The companies’ demand that they be allowed to slash wages at a time when millions of Indians are struggling to survive is outrageous, said labour economists.
Some of India's biggest ice cream makers are members of the Indian Ice-Cream manufacturers Association.
HuffPost India
Some of India's biggest ice cream makers are members of the Indian Ice-Cream manufacturers Association.

NEW DELHI—Some of India’s biggest ice cream makers have asked the Narendra Modi government to allow them to slash workers’ wages down to MGNREGA norms rather than the much higher minimum wages, and for the government to foot 70% of their wage bills for the lockdown period and six months after.

The demand, which comes at a time when millions of Indians have been pushed to the brink of poverty by the punitive national lockdown, was made just before the Karnataka government’s decision to stop migrants from leaving the state at the alleged behest of the builders’ lobby sparked outrage.

The Indian Ice Cream Manufacturers’ Association (IICMA) made the request, along with 11 other economic relief measures, in two separate letters to the government over the past week.

India’s Rs10,000 crore ice cream industry is reeling under the loss of its peak summer business worth at least Rs 4,000 crore because of the national lockdown as well as fake news related to the coronavirus pandemic.

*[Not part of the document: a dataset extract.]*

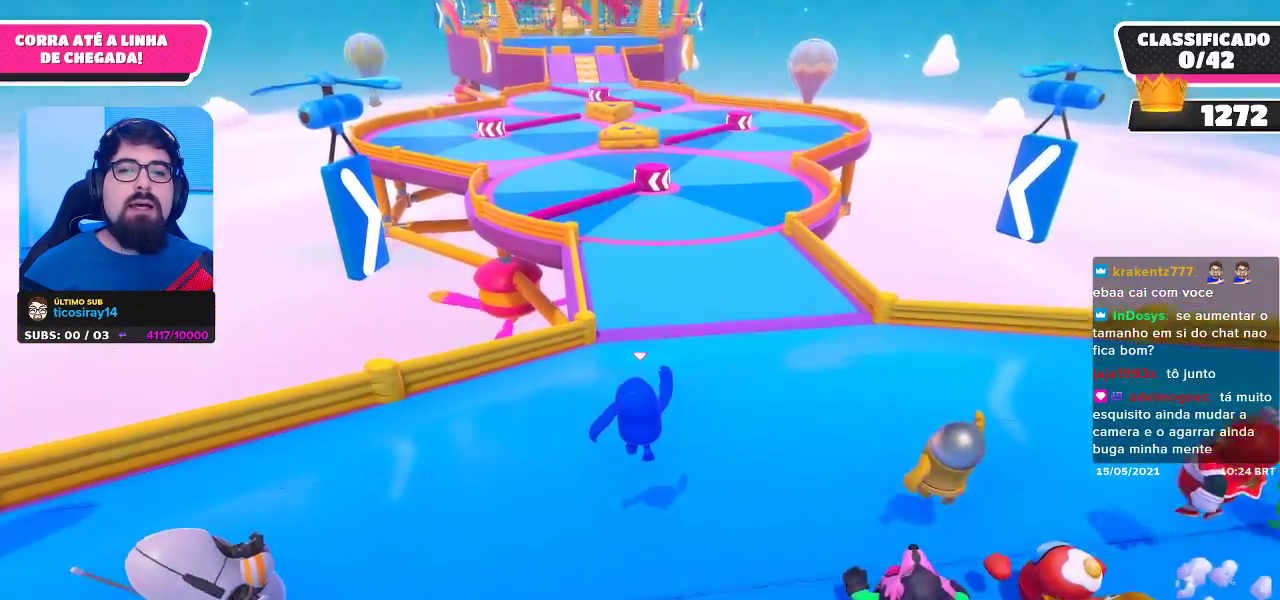
{"buttons": ["A"], "left_stick": "up", "right_stick": "center", "events": [[300, "A", "down"], [400, "A", "up"], [467, "A", "down"]]}
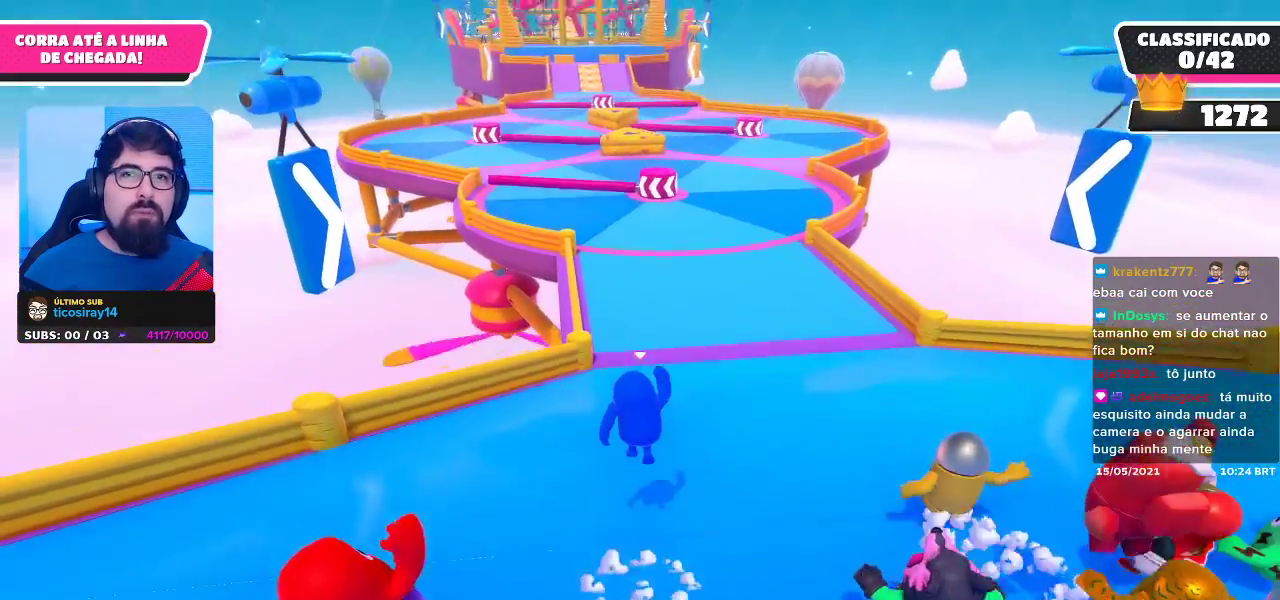
{"buttons": [], "left_stick": "up", "right_stick": "center", "events": [[83, "A", "up"]]}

But the companies’ demand that they be allowed to slash wages at a time when millions of Indians are struggling to survive is outrageous, said labour economists.

“If you take welfare as a tax, basically what the firms are doing is that they are shifting the burden of this tax on to the state or on to the vulnerable, hapless workers,” said K.R. Shyam Sundar, who teaches at Xavier’s School of Management in Jamshedpur.

“If you take welfare as a tax, basically what the firms are doing is that they are shifting the burden of this tax on to the state or on to the vulnerable, hapless workers”

- Prof K R Shyam Sundar, Xavier's School of Management

Sundar, however, also blamed the central government for failing to announce a “credible” relief package for micro, small and medium enterprises (MSMEs), which have been worst hit due to the lockdown.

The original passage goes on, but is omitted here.